* Task objective: Beginning with the line that contains "Product shot", transcribe the rest of the listing below exactly, including its last line, and exclude any pictures.

* Provided material:

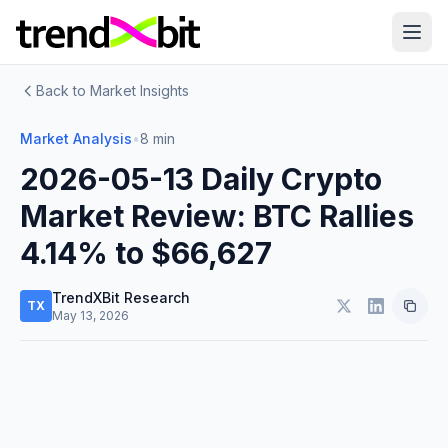
Back to Market Insights
Market Analysis
•
8 min
2026-05-13 Daily Crypto
Market Review: BTC Rallies
4.14% to $66,627
TrendXBit Research
TX
May 13, 2026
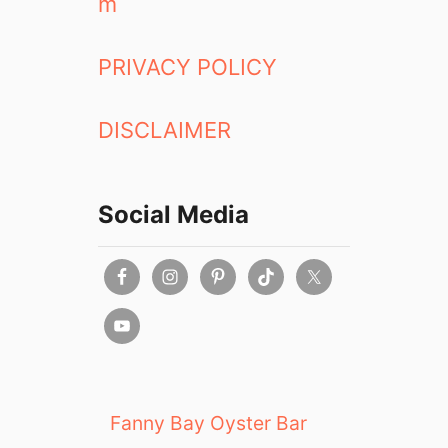
m
PRIVACY POLICY
DISCLAIMER
Social Media
Fanny Bay Oyster Bar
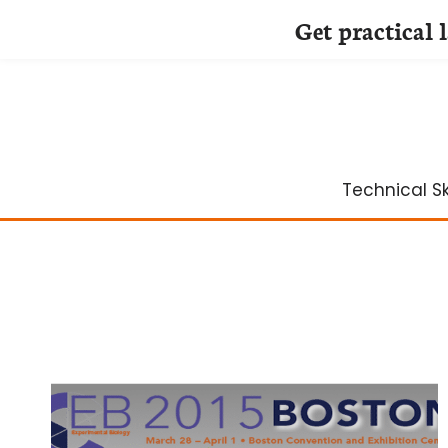
Get practical 
Skip
to
content
Technical Ski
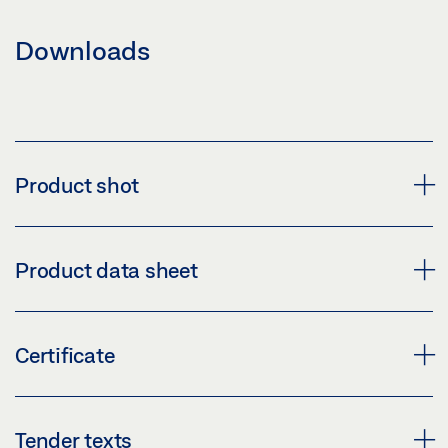
Downloads
Product shot
HOLDING MAGNET MA 500
Product data sheet
Download (PNG)
Download (JPG)
MA 500 * PRODUCT DATA SHEET EN
Certificate
LABELLING OBLIGATION: © GEZE GmbH
Preview
Download (.PDF | 474 KB)
CERTIFICATE SECULOGIC EMERGENCY EXIT
Tender texts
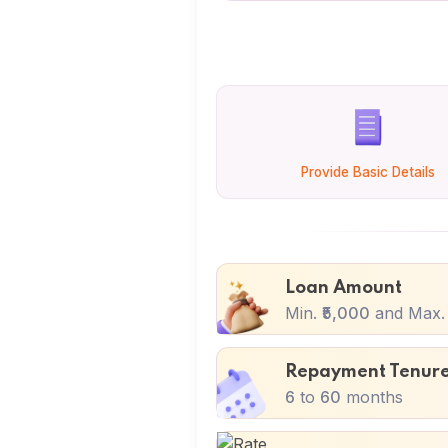
Provide Basic Details
Loan Amount
Min.
₹5,000
and Max
Repayment Tenur
6
to
60
months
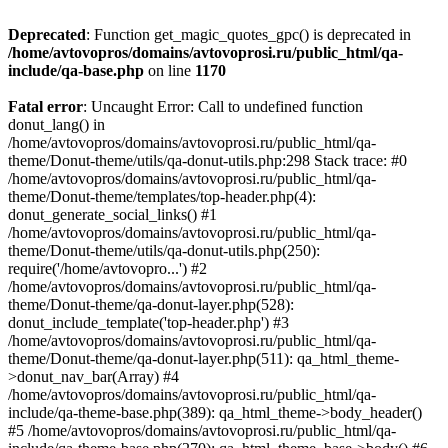
Deprecated
: Function get_magic_quotes_gpc() is deprecated in
/home/avtovopros/domains/avtovoprosi.ru/public_html/qa-
include/qa-base.php
on line
1170
Fatal error
: Uncaught Error: Call to undefined function
donut_lang() in
/home/avtovopros/domains/avtovoprosi.ru/public_html/qa-
theme/Donut-theme/utils/qa-donut-utils.php:298 Stack trace: #0
/home/avtovopros/domains/avtovoprosi.ru/public_html/qa-
theme/Donut-theme/templates/top-header.php(4):
donut_generate_social_links() #1
/home/avtovopros/domains/avtovoprosi.ru/public_html/qa-
theme/Donut-theme/utils/qa-donut-utils.php(250):
require('/home/avtovopro...') #2
/home/avtovopros/domains/avtovoprosi.ru/public_html/qa-
theme/Donut-theme/qa-donut-layer.php(528):
donut_include_template('top-header.php') #3
/home/avtovopros/domains/avtovoprosi.ru/public_html/qa-
theme/Donut-theme/qa-donut-layer.php(511): qa_html_theme-
>donut_nav_bar(Array) #4
/home/avtovopros/domains/avtovoprosi.ru/public_html/qa-
include/qa-theme-base.php(389): qa_html_theme->body_header()
#5 /home/avtovopros/domains/avtovoprosi.ru/public_html/qa-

* Response to this task:
Product shot
HOLDING MAGNET MA 500
Product data sheet
Download (PNG)
Download (JPG)
MA 500 * PRODUCT DATA SHEET EN
Certificate
LABELLING OBLIGATION: © GEZE GmbH
Preview
Download (.PDF | 474 KB)
CERTIFICATE SECULOGIC EMERGENCY EXIT
Tender texts
Provide Basic Details
Loan Amount
Min.
₹5,000
and Max
Repayment Tenur
6
to
60
months
Deprecated
: Function get_magic_quotes_gpc() is deprecated in
/home/avtovopros/domains/avtovoprosi.ru/public_html/qa-
include/qa-base.php
on line
1170
Fatal error
: Uncaught Error: Call to undefined function
donut_lang() in
/home/avtovopros/domains/avtovoprosi.ru/public_html/qa-
theme/Donut-theme/utils/qa-donut-utils.php:298 Stack trace: #0
/home/avtovopros/domains/avtovoprosi.ru/public_html/qa-
theme/Donut-theme/templates/top-header.php(4):
donut_generate_social_links() #1
/home/avtovopros/domains/avtovoprosi.ru/public_html/qa-
theme/Donut-theme/utils/qa-donut-utils.php(250):
require('/home/avtovopro...') #2
/home/avtovopros/domains/avtovoprosi.ru/public_html/qa-
theme/Donut-theme/qa-donut-layer.php(528):
donut_include_template('top-header.php') #3
/home/avtovopros/domains/avtovoprosi.ru/public_html/qa-
theme/Donut-theme/qa-donut-layer.php(511): qa_html_theme-
>donut_nav_bar(Array) #4
/home/avtovopros/domains/avtovoprosi.ru/public_html/qa-
include/qa-theme-base.php(389): qa_html_theme->body_header()
#5 /home/avtovopros/domains/avtovoprosi.ru/public_html/qa-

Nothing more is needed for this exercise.